Exercise objective. Copy the records word for word, from the line with "What is the maximum value for NyS?" through the line with "Controll run, Ensemble", and leave out the pictures.

Record extracts.

Start of Block

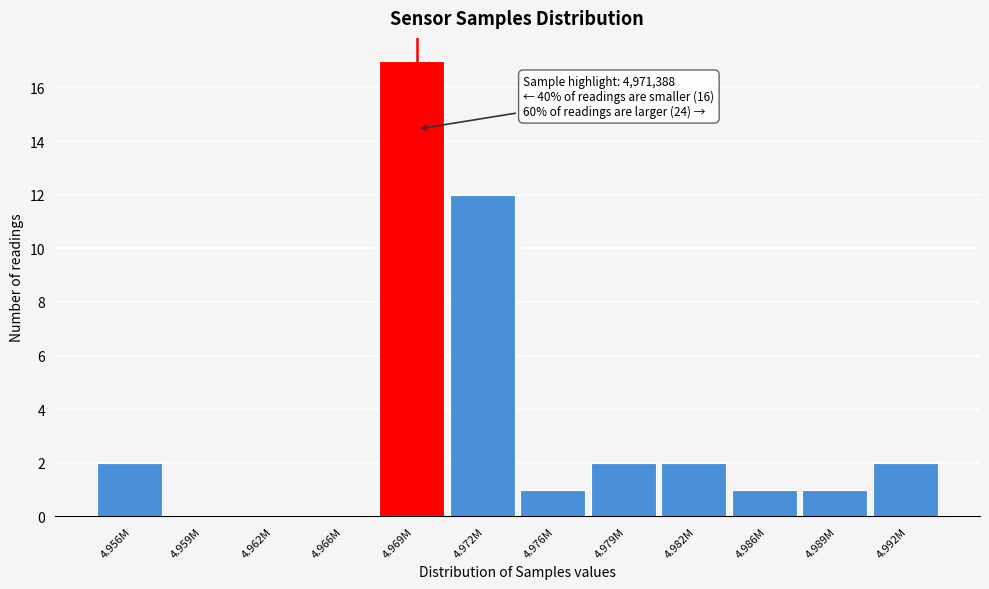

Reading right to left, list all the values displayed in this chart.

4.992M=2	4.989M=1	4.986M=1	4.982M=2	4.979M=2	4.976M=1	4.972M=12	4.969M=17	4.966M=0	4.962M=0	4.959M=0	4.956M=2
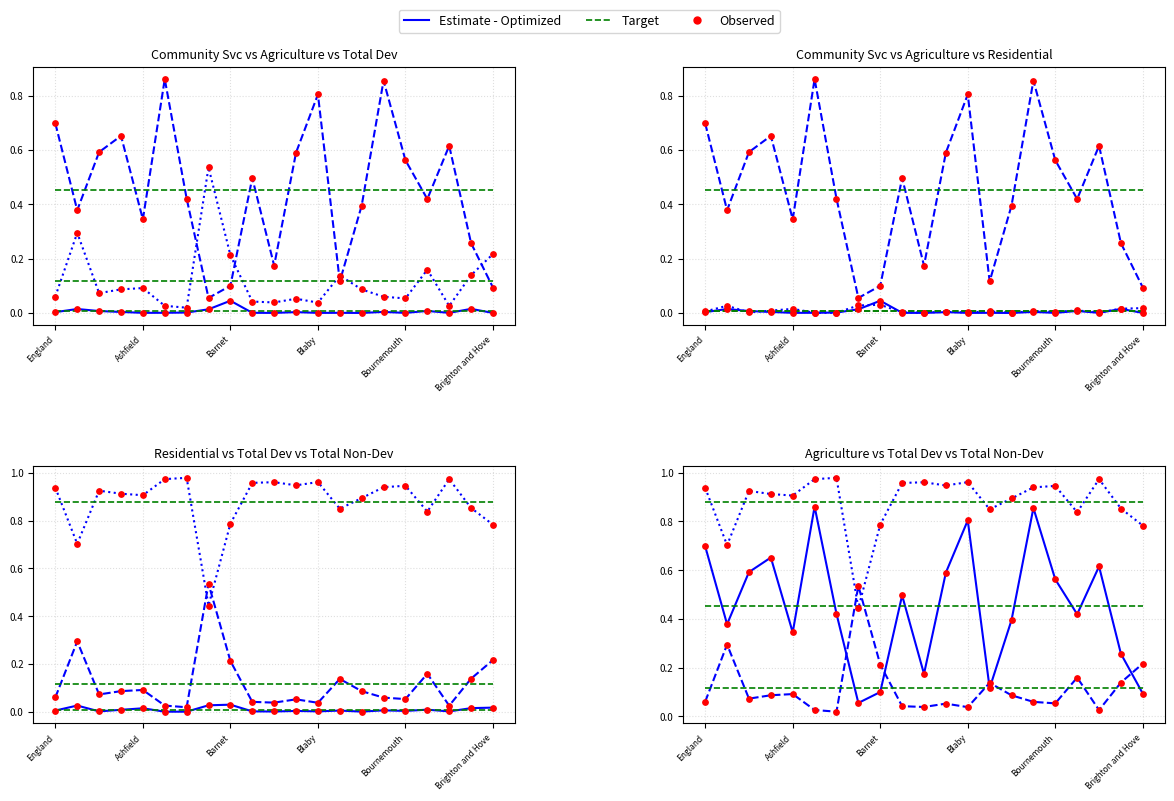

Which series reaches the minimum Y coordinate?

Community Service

End of Block
Start of Block

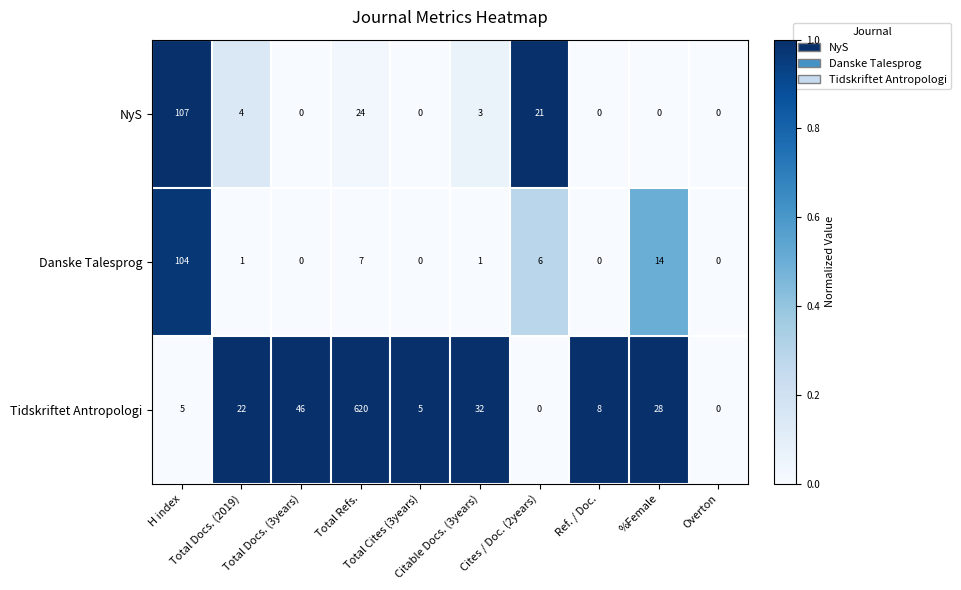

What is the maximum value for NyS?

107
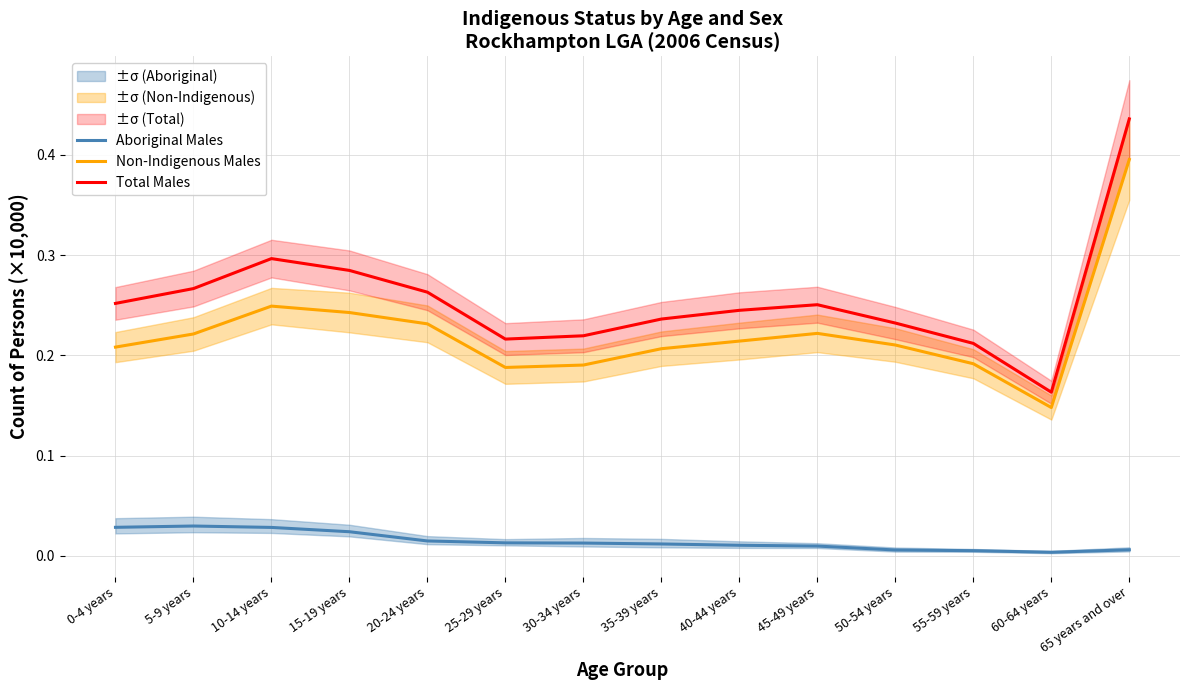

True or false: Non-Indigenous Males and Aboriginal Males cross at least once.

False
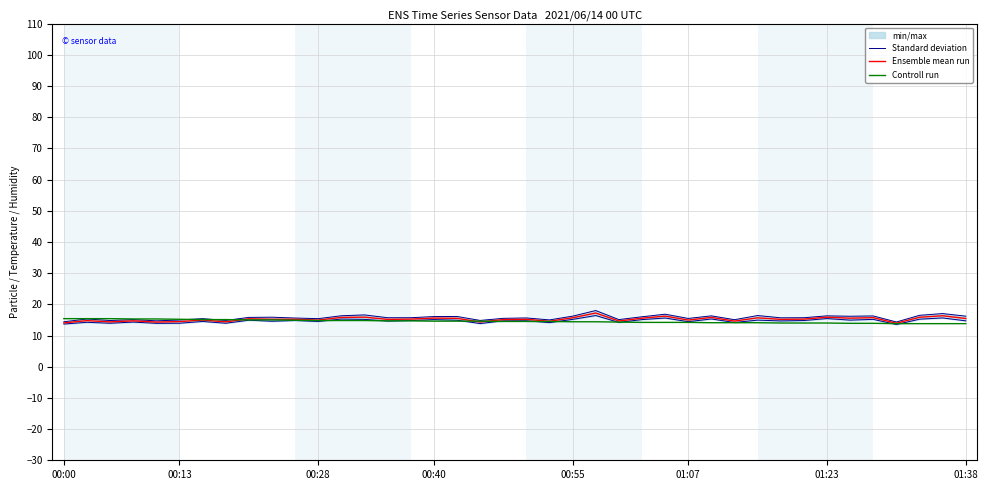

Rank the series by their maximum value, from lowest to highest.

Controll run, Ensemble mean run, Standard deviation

End of Block

Response to this task.
What is the maximum value for NyS?

107

True or false: Non-Indigenous Males and Aboriginal Males cross at least once.

False

Rank the series by their maximum value, from lowest to highest.

Controll run, Ensemble mean run, Standard deviation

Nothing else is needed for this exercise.